Комышан умолк и задумался. Взгляд его на миг остановился, и он словно отключился от разговора, от Коваля, гостиницы и всего на свете.
Дорого заплатил бы Дмитрий Иванович, если бы в это мгновение смог проникнуть в мысли Комышана. Коваль еще не решил, ориентировать ли Келеберду на этих браконьеров, дружков погибшего… Очевидно, не следует с ходу отбрасывать и эту версию. Ведь на ружье, из которого был убит Чайкун, есть отпечатки пальцев не только братьев Комышан и Козака-Сирого. Его переставляла на посту из одного угла в другой сторожиха Нюрка. Но есть и еще какие-то до сих пор не идентифицированные следы…
20
Со странным чувством заходил сегодня Дмитрий Иванович в светло-серое здание Управления внутренних дел, стоявшее на узенькой улице, напротив сквера. Раньше, когда приезжал для проверок и помощи уголовному розыску, он не обращал особенного внимания на здание, а теперь присматривался, словно впервые переступал его порог: скользнул взглядом по фасаду и уточнил для себя, что дом довольно модерный, не так давно построенный, что такой формы и размера окна вошли в моду лишь в последние годы.
Он прошел мимо дежурного старшины, предварительно показав новую красную книжечку внештатного инспектора министерства, которая давала право свободного входа в помещение управления. И это было тоже новое в его жизни, раньше он заходил сюда в сопровождении офицера, который встречал его на вокзале или аэродроме, и никаких удостоверений не требовалось; дежурный вытягивался, а он лишь отвечал на приветствие, поднося руку к фуражке, и, занятый своими мыслями, почти не замечал его.
Сейчас Коваль остро почувствовал, что бурная жизнь, которая кипит в этом доме, уже не касается его, потому что он гость, а не участник событий.
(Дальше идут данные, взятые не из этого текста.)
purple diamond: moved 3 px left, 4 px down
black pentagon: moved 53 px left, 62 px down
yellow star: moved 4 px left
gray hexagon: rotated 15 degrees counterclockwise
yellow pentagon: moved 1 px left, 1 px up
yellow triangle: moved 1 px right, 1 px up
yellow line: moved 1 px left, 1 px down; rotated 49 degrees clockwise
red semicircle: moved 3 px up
И это было непривычно и больно.
Он быстро поднялся на третий этаж в знакомый кабинет Келеберды — спешил, потому что не хотел встречаться с другими сотрудниками управления. Запыхавшись и вытирая платочком шею, опустился в предложенное ему кресло.
— Ну и духотища! — пожаловался сразу, едва взглянув на озабоченное лицо майора.
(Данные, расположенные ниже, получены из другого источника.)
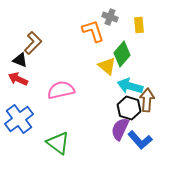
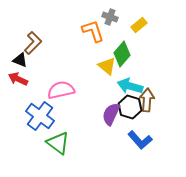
yellow rectangle: rotated 56 degrees clockwise
black hexagon: moved 1 px right, 1 px up
blue cross: moved 21 px right, 3 px up; rotated 16 degrees counterclockwise
purple semicircle: moved 9 px left, 15 px up
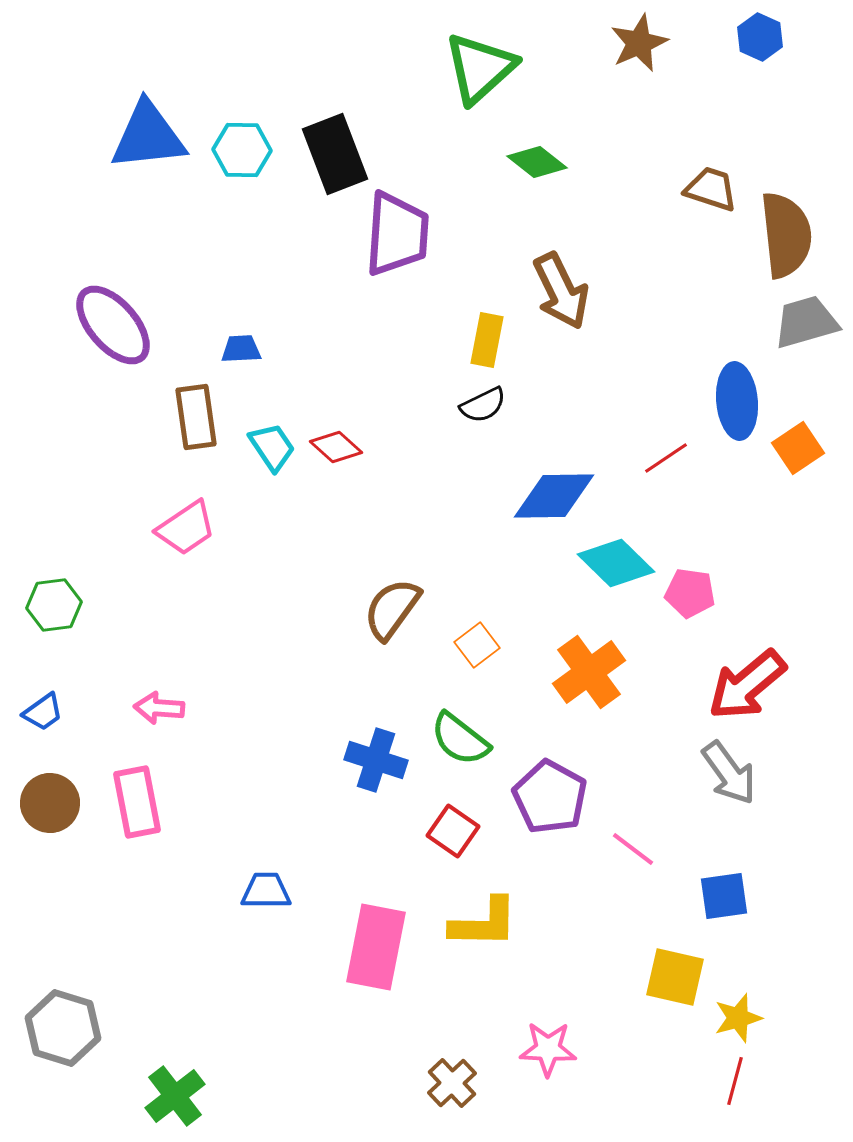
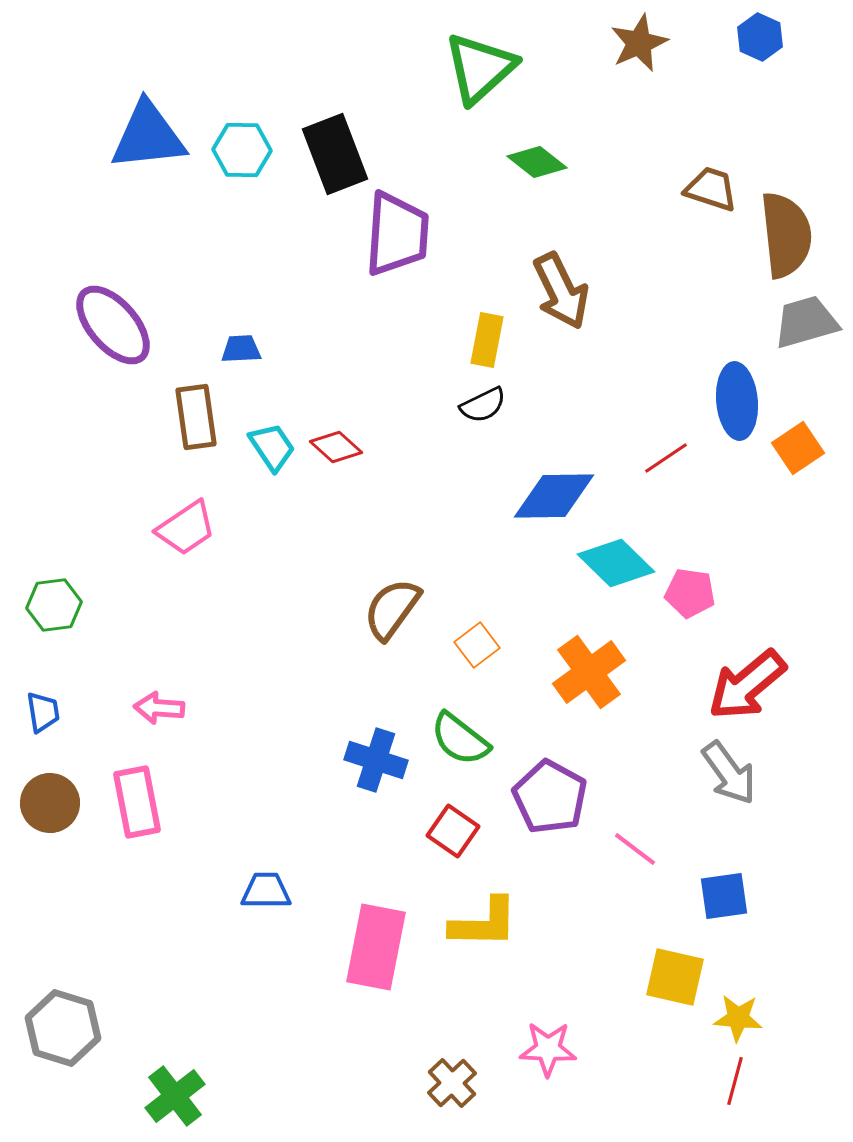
blue trapezoid at (43, 712): rotated 63 degrees counterclockwise
pink line at (633, 849): moved 2 px right
yellow star at (738, 1018): rotated 21 degrees clockwise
Тот грустно кивнул в ответ, подумав при этом об атмосфере служебных страстей вокруг незавершенных уголовных дел.
Ковалю ни к чему было задавать банальные вопросы вроде «как дела, коллега?». Он хорошо знал, что такое рабочее напряжение. Келеберда тут же открыл сейф и положил на стол перед Ковалем серую папку дела. Чемодурова с наклеенной бумажкой:
«Начато…
Закончено…»
От этой папки с порыжевшей от времени наклейкой повеяло чем-то очень близким и даже родным. Графа «Закончено» была не заполнена.
— Сегодня пришла, — кивнул на папку Келеберда. — Едва вырвали в Киеве. Все «почему» да «зачем».